** Opening EXERCISE PASSAGE block **

We noted in a recent post that Larisa Alexandrovna's story and interview with Mississippi Supreme Court Justice Oliver Diaz is one of the most important pieces of journalism to come out on the evolving Bush Justice Department scandal.
Alexandrovna's piece at Raw Story is an in-depth look at a man who was one of the first targets of the Bush Justice machine. And here is what makes the Diaz story so fascinating: He was indicted twice by the feds, and he was acquitted both times. A study of the Diaz case shows that the charges against him were preposterously weak. That prosecutors moved ahead with them anyway adds consider fuel to the notion that justice in the Age of Bush is motivated by politics, not facts and law.
What else makes the Diaz story fascinating? He was a Republican and served as such in the Mississippi Legislature. Diaz' apparent crime is that he worked in a bipartisan way in the legislature and he did not properly toe the "pro business" line once he was a state judge. And nothing made Diaz a target to the Bush Republicans like his friendship with trial lawyer and Democratic donor Paul Minor.

** Closing EXERCISE PASSAGE block **
** Opening RECORD EXCERPTS block **

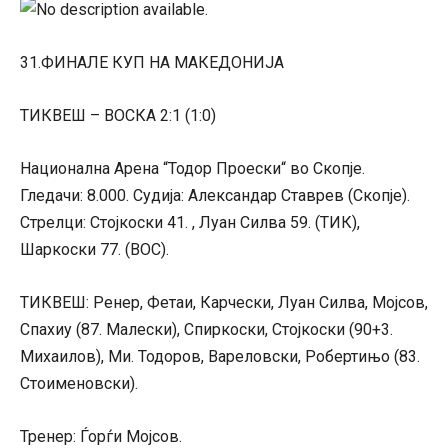
31.ФИНАЛЕ КУП НА МАКЕДОНИЈА
ТИКВЕШ – ВОСКА 2:1 (1:0)
Национална Арена “Тодор Проески“ во Скопје.
Гледачи: 8.000. Судија: Александар Ставрев (Скопје).
Стрелци: Стојкоски 41. , Луан Силва 59. (ТИК),
Шаркоски 77. (ВОС).
ТИКВЕШ: Ренер, Фетаи, Карчески, Луан Силва, Мојсов,
Спахиу (87. Малески), Спиркоски, Стојкоски (90+3.
Михаилов), Ми. Тодоров, Вареловски, Робертињо (83.
Стоименовски).
Тренер: Ѓорѓи Мојсов.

** Closing RECORD EXCERPTS block **

* _WHAT THE TASK REQUIRES_
Translate this sentence from the passage on the Oliver Diaz prosecution into Spanish: "A study of the Diaz case shows that the charges against him were preposterously weak."

* _TASK ANSWER_
Un estudio del caso Diaz muestra que los cargos en su contra eran absurdamente débiles.